▸ **Items from a data source**
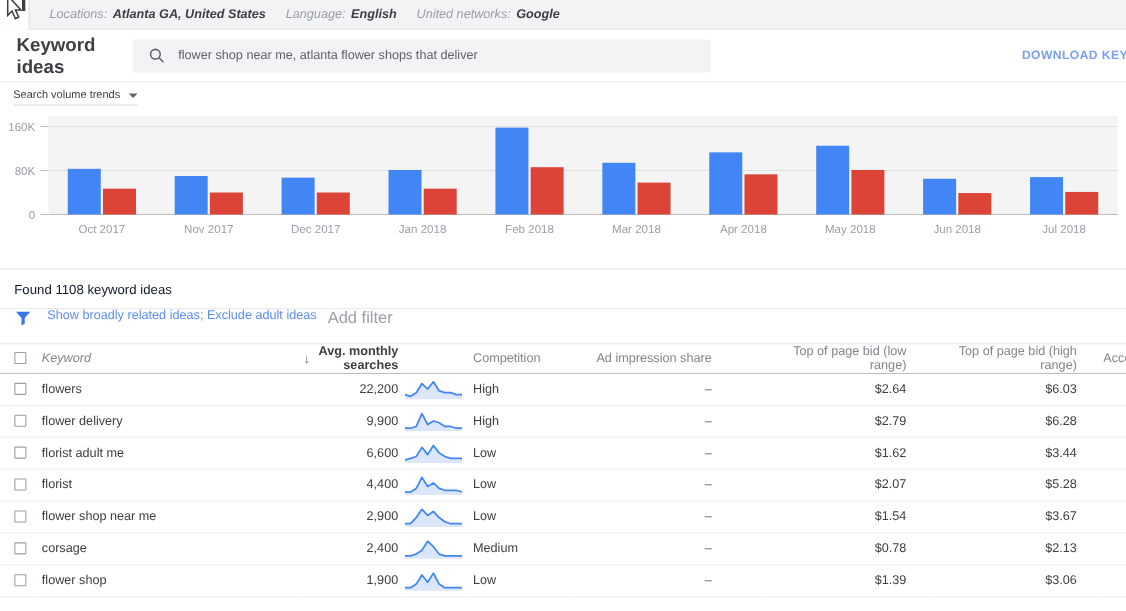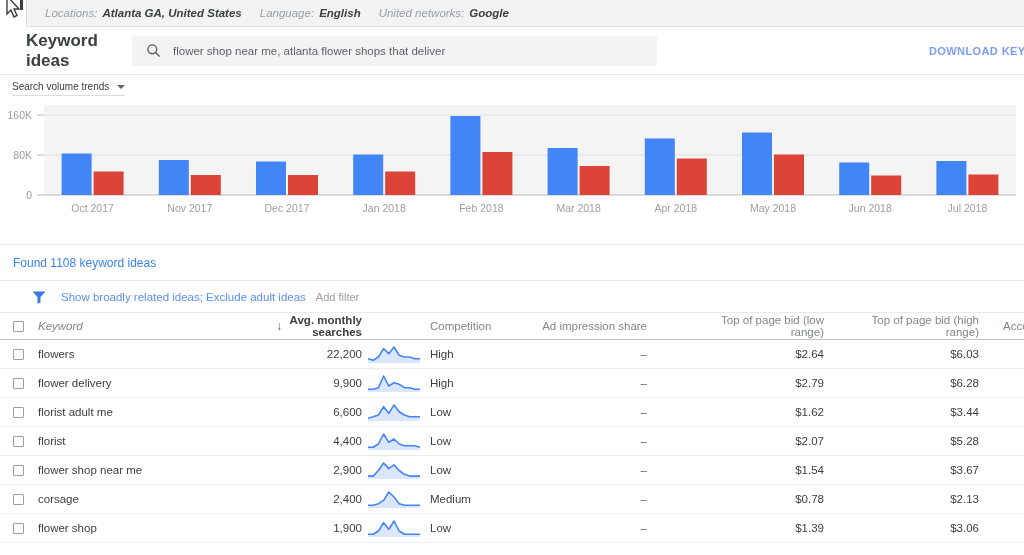--- a/index.html
+++ b/index.html
@@ -44,21 +44,21 @@
     background: #fff;
     border-bottom: 1px solid #e8eaed;
     display: flex;
     align-items: center;
     box-sizing: border-box;
   }
   #page-title {
     font-size: 17px;
     color: #3c4043;
     font-weight: bold;
-    margin-left: 26px;
+    margin-left: 15px;
     width: 98px;
     flex: 0 0 auto;
   }
   #search-box {
     height: 30px;
     background: #f1f3f4;
     flex: 0 0 525px;
     margin-left: 8px;
     display: flex;
     align-items: center;
@@ -112,37 +112,37 @@
     position: absolute;
     left: 0; top: 30px;
     width: 1024px; height: 140px;
   }
   #chart-svg { display: block; }
 
   
   #found-bar {
     height: 36px;
     display: flex; align-items: center;
-    font-size: 12px; color: #3b82f6;
+    font-size: 12px; color: #0f172a;
     padding-left: 13px;
     border-bottom: 1px solid #e8eaed;
     box-sizing: border-box;
   }
 
   
   #filter-bar {
     height: 32px;
-    display: flex; align-items: center;
-    padding-left: 31px;
+    display: flex; 
+    padding-left: 13px;
     border-bottom: 1px solid #e8eaed;
     box-sizing: border-box;
   }
   #filter-bar .funnel { margin-right: 14px; display:block; }
   #filter-chips { color: #5b8df6; font-size: 11.5px; }
-  #add-filter { color: #9aa0a6; font-size: 11px; margin-left: 10px; }
+  #add-filter { color: #9aa0a6; font-size: 15px; margin-left: 10px; }
 
   
   #table { width: 1024px; border-collapse: collapse; table-layout: fixed; }
   #table th, #table td {
     font-weight: normal;
     font-size: 11.5px;
     padding: 0;
     box-sizing: border-box;
   }
   #table thead tr { height: 26px; }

▸ **INSTRUCTION**
Please transcribe exactly the line containing "#9aa0a6; font-size: 15px;" and every line after it to the end of the data, and no other lines.

▸ **ANSWER SECTION**
+  #add-filter { color: #9aa0a6; font-size: 15px; margin-left: 10px; }
 
   
   #table { width: 1024px; border-collapse: collapse; table-layout: fixed; }
   #table th, #table td {
     font-weight: normal;
     font-size: 11.5px;
     padding: 0;
     box-sizing: border-box;
   }
   #table thead tr { height: 26px; }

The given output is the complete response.